▶ **What you will do**: Transcribe exactly every line from the one containing "een bankoverschrijving achteraf betalen met" down to the final line of the listing below, including both, and leave out the rest.

▶ **Recorded information**:
────────────────

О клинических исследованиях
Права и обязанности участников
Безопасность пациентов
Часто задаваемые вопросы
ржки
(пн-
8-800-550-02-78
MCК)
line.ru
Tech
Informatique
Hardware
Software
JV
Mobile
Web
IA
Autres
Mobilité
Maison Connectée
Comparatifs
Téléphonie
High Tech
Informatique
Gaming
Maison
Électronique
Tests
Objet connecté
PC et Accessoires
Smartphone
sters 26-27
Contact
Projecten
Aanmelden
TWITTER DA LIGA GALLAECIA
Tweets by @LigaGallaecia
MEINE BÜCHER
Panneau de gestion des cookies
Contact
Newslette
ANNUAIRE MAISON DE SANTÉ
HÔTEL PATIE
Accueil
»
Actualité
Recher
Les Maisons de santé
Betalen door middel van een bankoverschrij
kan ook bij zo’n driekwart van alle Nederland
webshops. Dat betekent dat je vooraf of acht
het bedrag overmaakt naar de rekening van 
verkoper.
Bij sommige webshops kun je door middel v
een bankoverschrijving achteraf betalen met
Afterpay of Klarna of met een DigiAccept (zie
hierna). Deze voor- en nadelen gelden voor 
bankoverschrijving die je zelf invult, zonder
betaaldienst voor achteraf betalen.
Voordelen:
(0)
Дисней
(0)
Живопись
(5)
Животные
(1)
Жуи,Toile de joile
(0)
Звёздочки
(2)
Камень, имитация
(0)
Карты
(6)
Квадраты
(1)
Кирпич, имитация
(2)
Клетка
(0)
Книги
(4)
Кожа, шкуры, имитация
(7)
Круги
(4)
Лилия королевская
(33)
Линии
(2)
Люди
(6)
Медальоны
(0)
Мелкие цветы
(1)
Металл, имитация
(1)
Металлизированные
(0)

────────────────

▶ **Answer space**:
een bankoverschrijving achteraf betalen met
Afterpay of Klarna of met een DigiAccept (zie
hierna). Deze voor- en nadelen gelden voor 
bankoverschrijving die je zelf invult, zonder
betaaldienst voor achteraf betalen.
Voordelen:
(0)
Дисней
(0)
Живопись
(5)
Животные
(1)
Жуи,Toile de joile
(0)
Звёздочки
(2)
Камень, имитация
(0)
Карты
(6)
Квадраты
(1)
Кирпич, имитация
(2)
Клетка
(0)
Книги
(4)
Кожа, шкуры, имитация
(7)
Круги
(4)
Лилия королевская
(33)
Линии
(2)
Люди
(6)
Медальоны
(0)
Мелкие цветы
(1)
Металл, имитация
(1)
Металлизированные
(0)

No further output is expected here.